▸ Extract:
"Within Cluster Distances in ClusterCentroidEvalautor Vs ClusterDensityEvalautor"

Shubha
Shubha New Altair Community Member
edited November 5 in Community Q&A
Hi,

Code and output of ClusterCentroidEvalautor:
<operator name="Root" class="Process" expanded="yes">
   <operator name="ExampleSetGenerator" class="ExampleSetGenerator">
       <parameter key="target_function" value="sum classification"/>
       <parameter key="number_examples" value="200"/>
       <parameter key="number_of_attributes" value="2"/>
   </operator>
   <operator name="KMeans" class="KMeans">
   </operator>
   <operator name="ClusterCentroidEvaluator" class="ClusterCentroidEvaluator">
   </operator>
</operator>
PerformanceVector:
avg_within_distance: -41.825
avg_within_distance_cluster_0: -38.826
avg_within_distance_cluster_1: -44.707
DaviesBouldin: -1.162

Code and Output of ClusterDensityEvalautor:
<operator name="Root" class="Process" expanded="yes">
   <operator name="ExampleSetGenerator" class="ExampleSetGenerator">
       <parameter key="target_function" value="sum classification"/>
       <parameter key="number_examples" value="200"/>
       <parameter key="number_of_attributes" value="2"/>
   </operator>
   <operator name="ExampleSet2Similarity" class="ExampleSet2Similarity">
   </operator>
   <operator name="KMeans" class="KMeans">
   </operator>
   <operator name="ClusterDensityEvaluator" class="ClusterDensityEvaluator">
   </operator>
</operator>
PerformanceVector:
Avg. within cluster distance: -804.184
Avg. within cluster distance for cluster 0: -760.009
Avg. within cluster distance for cluster 1: -846.627

Both the outputs have average within cluster distances, with different values. What are these values and why are they different? Thanks for the help...

▸ Records shown:
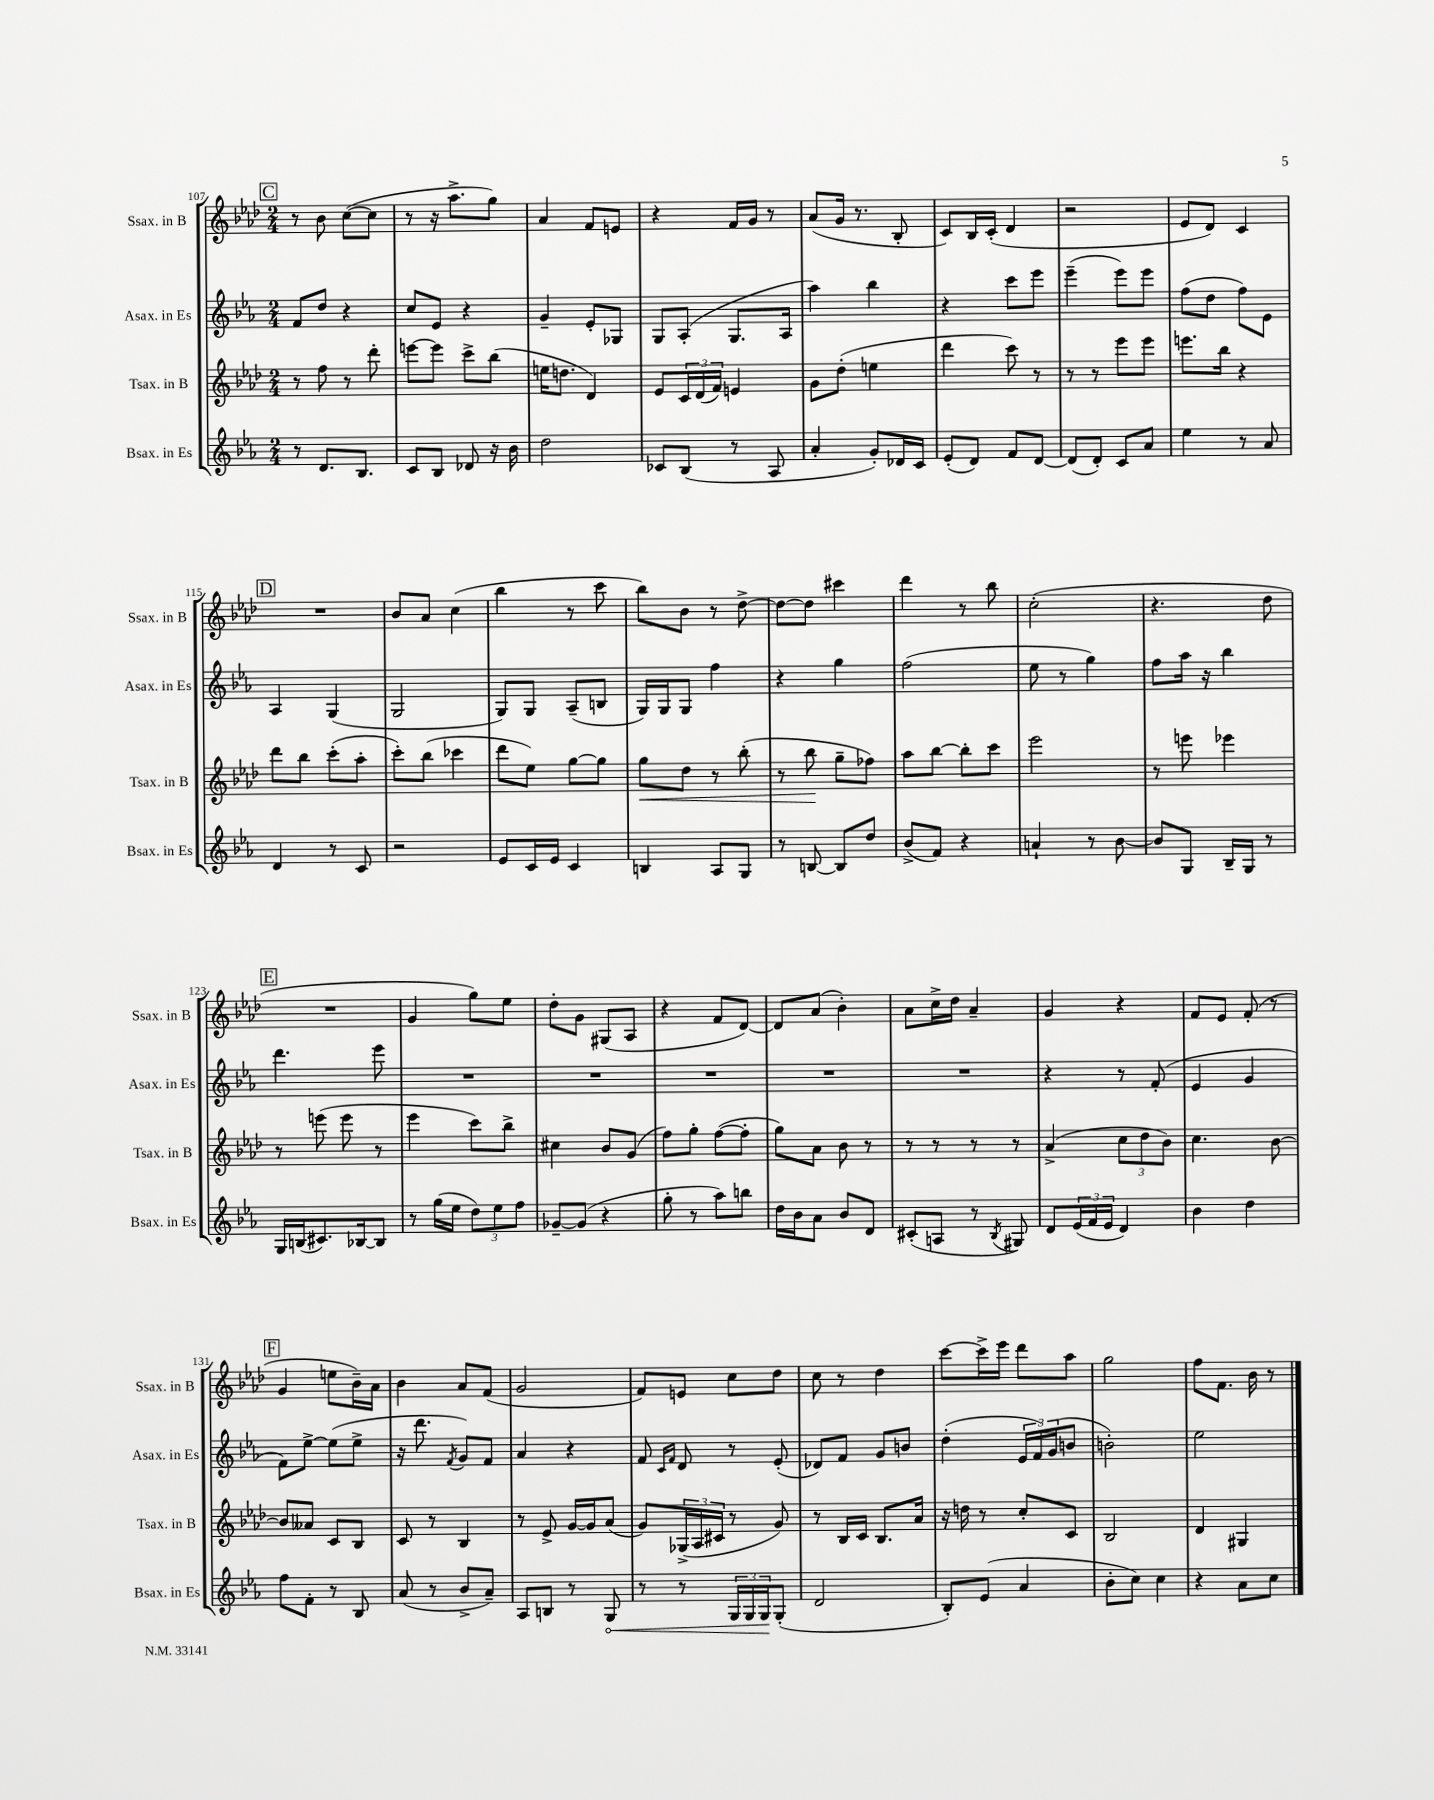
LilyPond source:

---

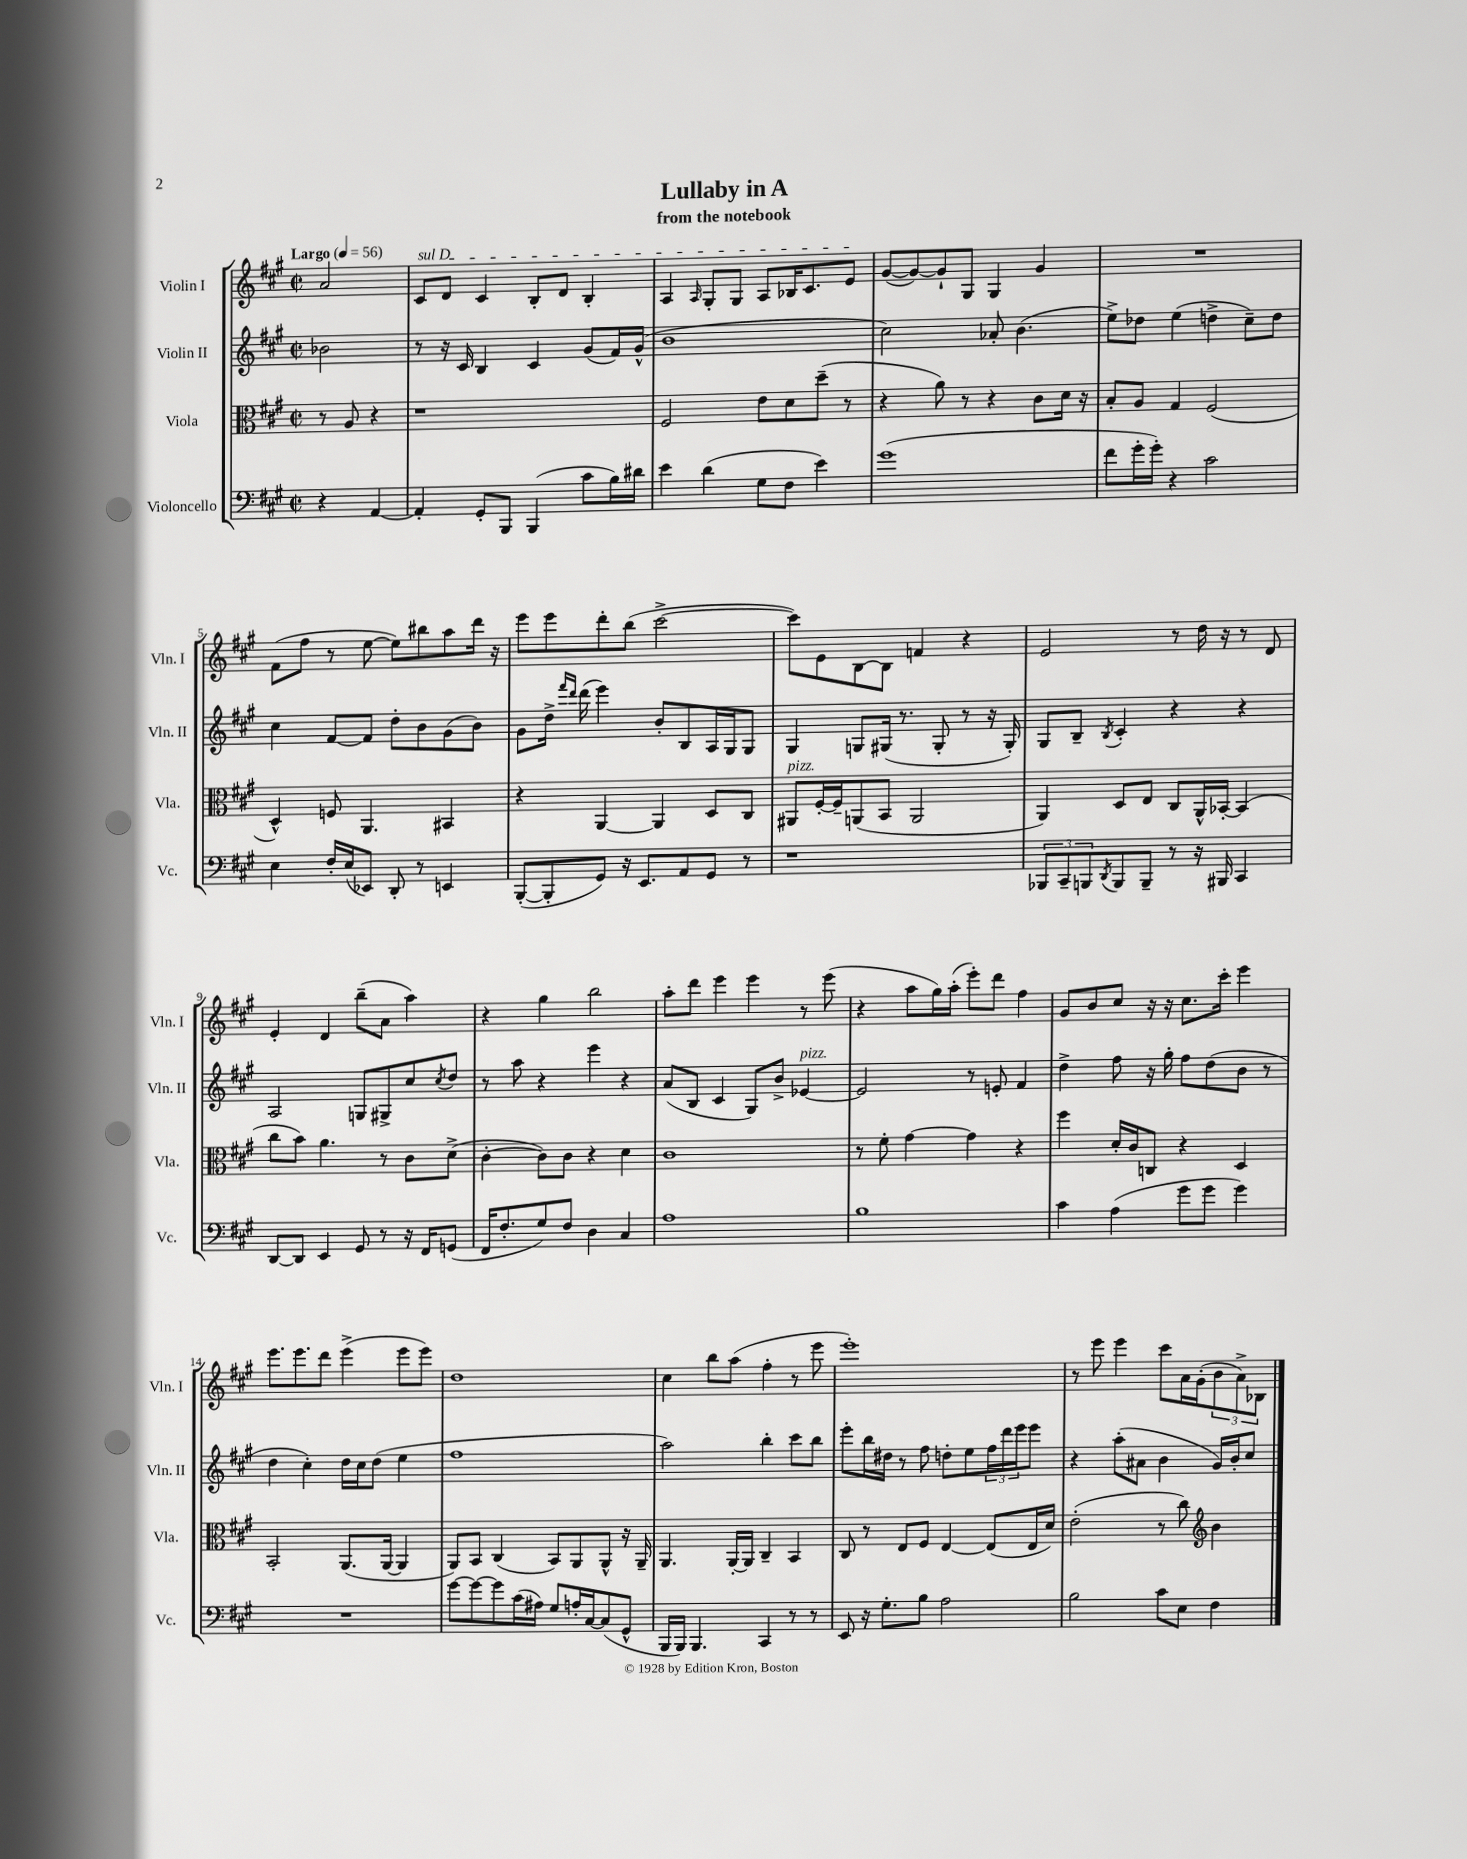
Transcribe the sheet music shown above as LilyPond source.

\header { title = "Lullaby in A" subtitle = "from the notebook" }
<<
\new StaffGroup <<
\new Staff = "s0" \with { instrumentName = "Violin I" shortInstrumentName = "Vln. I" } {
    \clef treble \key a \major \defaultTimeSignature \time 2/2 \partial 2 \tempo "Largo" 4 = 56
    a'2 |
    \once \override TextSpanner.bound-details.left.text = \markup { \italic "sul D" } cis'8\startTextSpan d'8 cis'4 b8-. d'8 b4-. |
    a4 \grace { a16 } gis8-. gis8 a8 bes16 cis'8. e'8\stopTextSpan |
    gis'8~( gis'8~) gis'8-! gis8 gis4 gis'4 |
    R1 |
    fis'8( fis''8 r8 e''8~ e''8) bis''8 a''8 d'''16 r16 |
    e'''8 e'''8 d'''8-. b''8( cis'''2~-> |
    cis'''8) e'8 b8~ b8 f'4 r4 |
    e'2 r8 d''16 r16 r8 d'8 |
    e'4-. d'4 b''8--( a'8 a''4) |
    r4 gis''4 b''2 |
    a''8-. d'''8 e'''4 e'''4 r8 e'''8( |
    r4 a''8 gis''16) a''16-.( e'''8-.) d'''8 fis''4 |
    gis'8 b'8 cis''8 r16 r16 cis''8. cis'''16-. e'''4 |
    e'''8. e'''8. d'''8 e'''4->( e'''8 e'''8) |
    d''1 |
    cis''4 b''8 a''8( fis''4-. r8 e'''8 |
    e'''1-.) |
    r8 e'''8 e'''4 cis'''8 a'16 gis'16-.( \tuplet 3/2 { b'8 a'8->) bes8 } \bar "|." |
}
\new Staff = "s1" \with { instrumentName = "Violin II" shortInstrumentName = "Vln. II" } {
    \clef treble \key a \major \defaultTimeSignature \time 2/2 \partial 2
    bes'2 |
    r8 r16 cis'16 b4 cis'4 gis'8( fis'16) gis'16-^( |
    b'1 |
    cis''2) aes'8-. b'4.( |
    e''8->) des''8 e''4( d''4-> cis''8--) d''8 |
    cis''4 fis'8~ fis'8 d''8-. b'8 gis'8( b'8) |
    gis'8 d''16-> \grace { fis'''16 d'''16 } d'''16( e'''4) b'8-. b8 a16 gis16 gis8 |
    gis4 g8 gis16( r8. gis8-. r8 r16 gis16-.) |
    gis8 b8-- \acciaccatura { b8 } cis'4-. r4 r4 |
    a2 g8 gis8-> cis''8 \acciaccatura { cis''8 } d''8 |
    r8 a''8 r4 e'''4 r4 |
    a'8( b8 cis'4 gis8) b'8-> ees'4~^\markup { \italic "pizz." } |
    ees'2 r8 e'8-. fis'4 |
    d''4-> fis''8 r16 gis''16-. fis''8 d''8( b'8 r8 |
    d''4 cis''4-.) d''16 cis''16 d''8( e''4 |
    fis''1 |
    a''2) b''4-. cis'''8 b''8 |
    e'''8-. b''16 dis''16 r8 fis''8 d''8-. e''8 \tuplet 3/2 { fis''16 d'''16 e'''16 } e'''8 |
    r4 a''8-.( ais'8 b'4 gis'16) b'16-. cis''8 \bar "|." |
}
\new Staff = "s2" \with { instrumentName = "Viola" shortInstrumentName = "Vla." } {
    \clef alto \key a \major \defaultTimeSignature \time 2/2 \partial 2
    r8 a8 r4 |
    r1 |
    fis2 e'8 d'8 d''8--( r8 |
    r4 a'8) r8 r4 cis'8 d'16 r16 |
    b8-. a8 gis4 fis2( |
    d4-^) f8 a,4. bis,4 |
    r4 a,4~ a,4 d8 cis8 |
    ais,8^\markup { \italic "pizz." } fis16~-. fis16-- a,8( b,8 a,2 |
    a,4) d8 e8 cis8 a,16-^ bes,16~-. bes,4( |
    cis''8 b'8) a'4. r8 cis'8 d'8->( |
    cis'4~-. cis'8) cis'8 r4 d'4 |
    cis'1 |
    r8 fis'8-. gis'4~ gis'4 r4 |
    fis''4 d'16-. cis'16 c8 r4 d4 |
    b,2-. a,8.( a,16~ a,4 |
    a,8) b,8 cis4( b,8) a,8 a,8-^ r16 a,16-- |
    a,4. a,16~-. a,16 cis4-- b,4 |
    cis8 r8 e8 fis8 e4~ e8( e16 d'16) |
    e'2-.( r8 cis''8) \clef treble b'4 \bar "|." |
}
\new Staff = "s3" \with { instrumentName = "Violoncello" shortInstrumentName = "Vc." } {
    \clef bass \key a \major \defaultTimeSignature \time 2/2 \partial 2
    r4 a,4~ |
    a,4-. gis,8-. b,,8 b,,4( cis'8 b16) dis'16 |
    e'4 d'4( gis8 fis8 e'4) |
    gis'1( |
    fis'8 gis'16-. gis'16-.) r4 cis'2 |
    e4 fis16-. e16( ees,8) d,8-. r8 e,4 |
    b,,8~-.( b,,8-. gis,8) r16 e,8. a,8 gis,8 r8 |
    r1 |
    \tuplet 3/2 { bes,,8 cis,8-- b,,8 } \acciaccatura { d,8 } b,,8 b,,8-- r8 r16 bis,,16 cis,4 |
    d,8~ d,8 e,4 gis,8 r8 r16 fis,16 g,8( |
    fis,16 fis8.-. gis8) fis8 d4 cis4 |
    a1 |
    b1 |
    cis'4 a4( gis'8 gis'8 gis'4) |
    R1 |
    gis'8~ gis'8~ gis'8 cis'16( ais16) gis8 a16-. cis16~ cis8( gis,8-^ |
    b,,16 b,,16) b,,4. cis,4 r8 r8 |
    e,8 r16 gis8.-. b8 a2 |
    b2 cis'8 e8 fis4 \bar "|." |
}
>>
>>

...

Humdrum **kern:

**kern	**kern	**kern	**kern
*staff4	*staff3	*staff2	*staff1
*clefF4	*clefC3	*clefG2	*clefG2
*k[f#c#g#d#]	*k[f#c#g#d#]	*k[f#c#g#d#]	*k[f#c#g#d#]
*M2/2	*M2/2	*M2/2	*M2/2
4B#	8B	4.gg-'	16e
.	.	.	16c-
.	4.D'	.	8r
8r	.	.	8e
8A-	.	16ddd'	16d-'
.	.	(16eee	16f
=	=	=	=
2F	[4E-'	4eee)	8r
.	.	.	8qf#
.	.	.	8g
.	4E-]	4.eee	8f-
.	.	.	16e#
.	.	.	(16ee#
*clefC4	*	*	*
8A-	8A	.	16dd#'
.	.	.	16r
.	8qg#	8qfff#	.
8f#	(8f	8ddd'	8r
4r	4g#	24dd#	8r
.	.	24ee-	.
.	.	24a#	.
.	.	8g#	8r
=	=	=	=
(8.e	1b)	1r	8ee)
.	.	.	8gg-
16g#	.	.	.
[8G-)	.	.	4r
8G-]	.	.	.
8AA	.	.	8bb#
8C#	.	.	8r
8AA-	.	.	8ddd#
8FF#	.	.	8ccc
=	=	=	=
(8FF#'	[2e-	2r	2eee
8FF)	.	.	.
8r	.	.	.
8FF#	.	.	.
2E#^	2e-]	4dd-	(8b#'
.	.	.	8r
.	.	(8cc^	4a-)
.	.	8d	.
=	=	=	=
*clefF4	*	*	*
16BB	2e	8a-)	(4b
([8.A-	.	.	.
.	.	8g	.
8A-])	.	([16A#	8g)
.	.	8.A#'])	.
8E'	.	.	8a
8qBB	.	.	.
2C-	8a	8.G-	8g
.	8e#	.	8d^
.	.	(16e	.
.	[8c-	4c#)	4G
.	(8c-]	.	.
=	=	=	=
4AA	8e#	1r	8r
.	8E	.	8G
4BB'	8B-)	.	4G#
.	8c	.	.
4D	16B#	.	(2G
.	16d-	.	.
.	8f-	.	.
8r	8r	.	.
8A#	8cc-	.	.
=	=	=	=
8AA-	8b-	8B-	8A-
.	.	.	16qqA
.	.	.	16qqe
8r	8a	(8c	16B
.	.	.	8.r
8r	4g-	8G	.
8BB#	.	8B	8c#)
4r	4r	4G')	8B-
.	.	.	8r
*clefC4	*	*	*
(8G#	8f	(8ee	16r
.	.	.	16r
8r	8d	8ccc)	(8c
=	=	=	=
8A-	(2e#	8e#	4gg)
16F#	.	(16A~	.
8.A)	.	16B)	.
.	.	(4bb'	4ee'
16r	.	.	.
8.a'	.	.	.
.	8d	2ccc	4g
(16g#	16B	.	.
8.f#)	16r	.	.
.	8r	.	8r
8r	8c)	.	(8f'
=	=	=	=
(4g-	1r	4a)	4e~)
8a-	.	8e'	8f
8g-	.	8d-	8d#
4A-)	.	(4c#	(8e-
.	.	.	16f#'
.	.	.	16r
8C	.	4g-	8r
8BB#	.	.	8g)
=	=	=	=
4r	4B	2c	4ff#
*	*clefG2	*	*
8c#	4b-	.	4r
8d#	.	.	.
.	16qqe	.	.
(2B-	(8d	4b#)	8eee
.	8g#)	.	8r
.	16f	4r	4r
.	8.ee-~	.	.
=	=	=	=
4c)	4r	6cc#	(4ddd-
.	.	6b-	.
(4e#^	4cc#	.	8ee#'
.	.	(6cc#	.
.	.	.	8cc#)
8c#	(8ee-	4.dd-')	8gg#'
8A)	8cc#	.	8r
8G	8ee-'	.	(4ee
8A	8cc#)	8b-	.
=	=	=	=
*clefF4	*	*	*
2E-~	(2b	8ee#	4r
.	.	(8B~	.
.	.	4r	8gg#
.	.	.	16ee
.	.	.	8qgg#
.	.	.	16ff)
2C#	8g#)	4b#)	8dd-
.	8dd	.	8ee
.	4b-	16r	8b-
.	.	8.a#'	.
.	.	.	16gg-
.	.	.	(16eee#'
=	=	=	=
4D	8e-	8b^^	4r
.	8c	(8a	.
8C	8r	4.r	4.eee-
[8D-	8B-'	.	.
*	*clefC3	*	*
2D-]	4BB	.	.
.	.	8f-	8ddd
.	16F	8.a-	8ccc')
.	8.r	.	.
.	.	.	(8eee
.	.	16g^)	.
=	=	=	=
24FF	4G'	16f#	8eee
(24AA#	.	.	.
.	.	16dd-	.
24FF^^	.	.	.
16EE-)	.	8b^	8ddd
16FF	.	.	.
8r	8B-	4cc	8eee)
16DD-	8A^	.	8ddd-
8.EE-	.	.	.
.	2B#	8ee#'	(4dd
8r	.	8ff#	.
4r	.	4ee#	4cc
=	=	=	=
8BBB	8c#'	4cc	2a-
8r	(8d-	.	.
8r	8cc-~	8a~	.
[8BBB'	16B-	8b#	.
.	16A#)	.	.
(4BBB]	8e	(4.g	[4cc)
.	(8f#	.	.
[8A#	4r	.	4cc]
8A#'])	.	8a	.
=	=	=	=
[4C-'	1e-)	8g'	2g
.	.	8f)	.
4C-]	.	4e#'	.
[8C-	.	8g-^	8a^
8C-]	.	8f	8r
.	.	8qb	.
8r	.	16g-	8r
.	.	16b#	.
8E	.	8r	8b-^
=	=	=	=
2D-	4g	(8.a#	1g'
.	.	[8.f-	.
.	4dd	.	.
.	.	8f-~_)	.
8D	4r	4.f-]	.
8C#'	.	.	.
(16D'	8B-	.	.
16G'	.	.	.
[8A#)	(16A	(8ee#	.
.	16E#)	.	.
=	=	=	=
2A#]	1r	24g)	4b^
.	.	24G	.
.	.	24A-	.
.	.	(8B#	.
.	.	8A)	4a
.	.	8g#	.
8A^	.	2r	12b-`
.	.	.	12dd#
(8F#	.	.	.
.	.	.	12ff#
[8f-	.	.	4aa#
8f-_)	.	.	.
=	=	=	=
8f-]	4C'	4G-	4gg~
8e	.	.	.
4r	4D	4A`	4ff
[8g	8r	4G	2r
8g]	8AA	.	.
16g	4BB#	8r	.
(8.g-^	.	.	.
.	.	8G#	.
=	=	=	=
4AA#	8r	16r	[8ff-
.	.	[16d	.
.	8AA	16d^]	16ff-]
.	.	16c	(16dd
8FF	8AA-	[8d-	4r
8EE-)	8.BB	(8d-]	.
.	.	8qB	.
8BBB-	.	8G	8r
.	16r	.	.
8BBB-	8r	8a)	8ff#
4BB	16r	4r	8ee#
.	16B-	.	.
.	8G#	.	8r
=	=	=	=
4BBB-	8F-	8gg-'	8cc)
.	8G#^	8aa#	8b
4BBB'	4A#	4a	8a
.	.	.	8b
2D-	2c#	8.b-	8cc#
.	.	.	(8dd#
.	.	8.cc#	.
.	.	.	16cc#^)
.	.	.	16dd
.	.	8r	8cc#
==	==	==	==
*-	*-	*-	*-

▸ Your task: Copy the forum thread above on within-cluster distances from the two cluster evaluators, word for word and in full.

▸ Response to the exercise:
"Within Cluster Distances in ClusterCentroidEvalautor Vs ClusterDensityEvalautor"

Shubha
Shubha New Altair Community Member
edited November 5 in Community Q&A
Hi,

Code and output of ClusterCentroidEvalautor:
<operator name="Root" class="Process" expanded="yes">
   <operator name="ExampleSetGenerator" class="ExampleSetGenerator">
       <parameter key="target_function" value="sum classification"/>
       <parameter key="number_examples" value="200"/>
       <parameter key="number_of_attributes" value="2"/>
   </operator>
   <operator name="KMeans" class="KMeans">
   </operator>
   <operator name="ClusterCentroidEvaluator" class="ClusterCentroidEvaluator">
   </operator>
</operator>
PerformanceVector:
avg_within_distance: -41.825
avg_within_distance_cluster_0: -38.826
avg_within_distance_cluster_1: -44.707
DaviesBouldin: -1.162

Code and Output of ClusterDensityEvalautor:
<operator name="Root" class="Process" expanded="yes">
   <operator name="ExampleSetGenerator" class="ExampleSetGenerator">
       <parameter key="target_function" value="sum classification"/>
       <parameter key="number_examples" value="200"/>
       <parameter key="number_of_attributes" value="2"/>
   </operator>
   <operator name="ExampleSet2Similarity" class="ExampleSet2Similarity">
   </operator>
   <operator name="KMeans" class="KMeans">
   </operator>
   <operator name="ClusterDensityEvaluator" class="ClusterDensityEvaluator">
   </operator>
</operator>
PerformanceVector:
Avg. within cluster distance: -804.184
Avg. within cluster distance for cluster 0: -760.009
Avg. within cluster distance for cluster 1: -846.627

Both the outputs have average within cluster distances, with different values. What are these values and why are they different? Thanks for the help...